Greg Dean's direction vividly underlines the hopelessness of anyone trying to assimilate into society. General displacement is illustrated by the actors' jerky, stylized movements, occasionally highlighted with a strobe light. The effect is something like a '60s vintage version of hopping, popping white boys. What makes this production of Eddie Goes to Poetry City so frightening is not that everyone has a nasty agenda for Eddie, but that everyone in the play has a nasty agenda for everyone else. Sitting in the semi-darkened audience is much like reliving one's "naked at work" nightmare, over and over.
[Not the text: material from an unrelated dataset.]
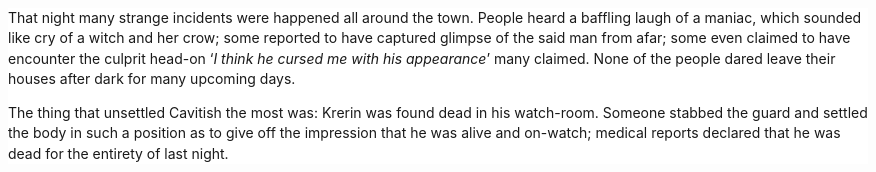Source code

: That night many strange incidents were happened all around the town. People heard a baffling laugh of a maniac, which sounded like cry of a witch and her crow; some reported to have captured glimpse of the said man from afar; some even claimed to have encounter the culprit head-on ‘*I think he cursed me with his appearance*’ many claimed. None of the people dared leave their houses after dark for many upcoming days.

The thing that unsettled Cavitish the most was: Krerin was found dead in his watch-room. Someone stabbed the guard and settled the body in such a position as to give off the impression that he was alive and on-watch; medical reports declared that he was dead for the entirety of last night.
Parsons delivers a virtuoso performance as the gangly fool, and the rest of the play's cast shifts beautifully from the terse to the hilarious. Most notable is Tamarie Cooper as the crusty Estelle, who rushes in periodically to announce "office party!" -- resulting in everyone torturing Eddie in some inventive new way. Shelley Calene is sinuous and coy as Marie, and particularly good in her tiara scene, while as Eddie's doctor, Charlie Scott is piercing and cruel.

As is often the case with fools, Eddie reveals a disquieting wisdom by the end of the play. After discussing his long-awaited departure to Poetry City, Parsons pauses before educating his torturous colleagues about their philosophy: "It does not center continuously on the human spirit." Such a truth seems to hover only for a moment before Foreman's main character returns to his pattern of indecision and regret. The metaphor is a rich one for theater, where the pleasure of the experience is often lost as we step outside.